Outrageous Red Lettuce and Black Seeded Simpson – This crop took a beating with the hail earlier this week. So if you see ragged, limp leaves etc it is due to that. We tried to clean it up the best we could.


Carrots are a wonderful root vegetable. Place in your refrigerator and eat raw or cooked.

Carrots – Boy did this group of carrots take off – enjoy!

Arugula – This leafy vegetable is in the family Brassicaceae known for its fresh, tart, bitter, and peppery flavor. It is good to include in salads, and I would encourage you to try it in other dishes.

Kohlrabi – This crop is at its end. We are hopeful to get more in your box before the end of September.

Onions Enjoy the purple onions this week. Such a beautiful color.

Garlic – While these bulbs of garlic are small, they have good flavor.

Detroit Dark Red Beets – The entire plant is edible – that includes the leaves. Here are some ideas from Martha Stewart on how to use your beets.

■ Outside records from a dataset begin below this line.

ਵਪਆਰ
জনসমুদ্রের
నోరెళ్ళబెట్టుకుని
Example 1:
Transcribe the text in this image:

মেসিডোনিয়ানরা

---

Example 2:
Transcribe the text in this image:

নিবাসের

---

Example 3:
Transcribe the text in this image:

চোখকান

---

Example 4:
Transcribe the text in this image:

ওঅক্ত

Cucumbers – I don’t know about you, but I love the smell of cucumbers. We had a request about canning pickles. Perhaps you want to give a refrigerator pickle a try first. Here is a link to a recipe on Taste of Home and another from Martha Stewart.


Sunburst Patty Pan Summer Squash – I’ve been using this like zucchini in recipes.

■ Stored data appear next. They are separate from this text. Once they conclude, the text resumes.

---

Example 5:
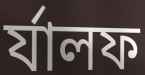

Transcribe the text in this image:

র্যালফ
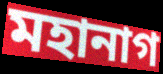
মহানাগ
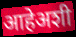
आहेअशी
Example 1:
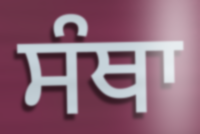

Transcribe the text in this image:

ਸੰਥਾ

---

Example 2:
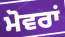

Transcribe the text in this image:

ਮੋਵਰਾਂ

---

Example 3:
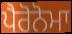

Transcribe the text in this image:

ਪੈਰੋਨੋਮਾ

Zucchini – We have another crop planted as it is like the plants experienced a sudden death syndrome. So look for more next month.

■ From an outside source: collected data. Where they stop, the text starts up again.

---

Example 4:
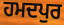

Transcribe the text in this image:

ਹਮਦਪੁਰ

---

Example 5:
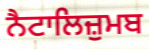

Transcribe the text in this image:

ਨੈਟਾਲਿਜ਼ੁਮਬ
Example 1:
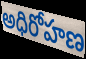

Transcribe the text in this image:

అధిరోహణ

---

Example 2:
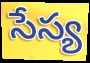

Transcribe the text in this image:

సేస్య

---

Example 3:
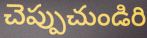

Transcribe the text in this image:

చెప్పుచుండిరి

Potatoes – The Kennebec is a wonderful baking potato. See how potatoes are harvested in Idaho on America’s Heartland.

Basil – An herb I enjoy using when grilling or making tomato sauce. Learn from Martha Stewart some tips and tricks.



Arrangement – A variety of flowers including zinnias, rudebeckia, hostas, sunflowers and more.


Recipe of the Week


These zucchini brownies are a favorite.

Fudgy Zucchini Brownies

2 cups all-purpose flour

1/3 cup baking cocoa

1-1/2 teaspoons baking soda

1 teaspoon salt

2 cups shredded zucchini

1-1/2 cups sugar

3/4 cup vegetable oil

1/2 cup chopped walnuts

2 teaspoons vanilla extract


1/4 cup butter, cubed

1 cup sugar

1/4 cup milk

1/2 cup semisweet chocolate chips

1/2 cup miniature marshmallows

1 teaspoon vanilla extract

1/2 cup chopped walnuts, optional


  1. In a large bowl, combine the flour, cocoa, baking soda and salt. In a small bowl, combine the zucchini, sugar and oil; stir into dry ingredients until blended. Stir in walnuts and vanilla.
  2. Pour into a greased 13-in. x 9-in. baking pan. Bake at 350° for 35-40 minutes or until a toothpick comes out clean. Cool on a wire rack for 30 minutes.
  3. In a large saucepan, melt butter; stir in sugar and milk. Bring to a boil over medium heat, stirring frequently. Cook and stir 1 minute or until smooth. Remove from the heat. Stir in chips and marshmallows until melted and smooth; add vanilla. Spread over brownies. Sprinkle with walnuts if desired.